82% of IT professionals say they are willing and ready to try low code in their organizations to achieve better IT-business collaboration, more time for IT to focus on complex tasks, and higher levels of innovation.

hpaPaaS allows IT services to work more closely with the business to rapidly deliver apps and digitise processes.

Using model-driven development, business users and less technical ‘citizen developers' can create the major part of the application, calling for IT's help only for governance and custom code.

The result is faster app development, broader business empowerment, and accelerated innovation.

According to Gartner's Magic Quadrant for Enterprise hpaPaaS report, Salesforce's well-established presence, revenue, name recognition, native integration with the market-leading CRM SaaS, broad partnerships in SaaS, PaaS and system integration put it on most hpaPaaS shortlists.

Furthermore, the recent agreement to port the Salesforce platform to Amazon Web Services (AWS) has potential to further accelerate adoption by opening up new regions and new capabilities from AWS.

The Gartner report names Salesforce's strong SaaS ecosystem as another one of its strengths.

“Salesforce's well-established support for Saas independent software vendors — through subtenancy and AppExchange programmes for partners, startups and incubators — continues to differentiate it and helps it attract new SaaS partners.

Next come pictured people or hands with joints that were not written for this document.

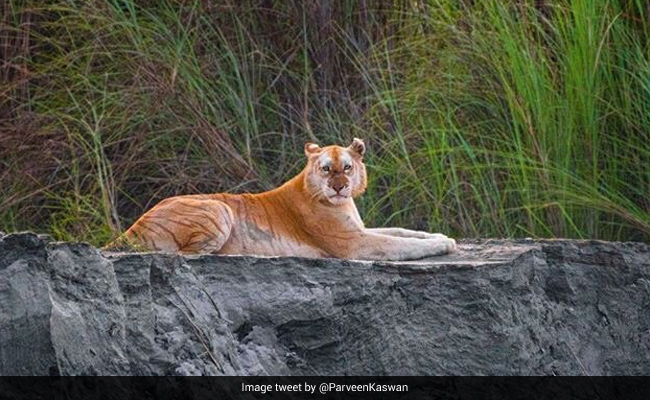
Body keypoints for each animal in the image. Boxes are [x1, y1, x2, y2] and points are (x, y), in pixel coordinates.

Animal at [104, 138, 457, 261]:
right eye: (326, 169)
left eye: (347, 167)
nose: (339, 187)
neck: (341, 203)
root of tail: (132, 227)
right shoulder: (353, 244)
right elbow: (401, 244)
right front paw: (442, 244)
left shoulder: (360, 229)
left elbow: (402, 231)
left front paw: (441, 235)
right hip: (219, 208)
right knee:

In terms of cautions, the Gartner report says the proprietary nature of Salesforce's architecture enhances its cloud-native characteristics, such as the sharing of machine resources, but also locks customers in, deters some adoption, complicates integration with acquired technologies and prevents in-process Java or C# extensions.

Another concern the report names is that Salesforce's long-standing mantra of "no software" now hinders its adoption for the IoT as that requires some components be local to devices — off-cloud.

Similarly, support of hybrid IT is challenged by limited integration capabilities and the absence of virtual private or on-premises deployment options.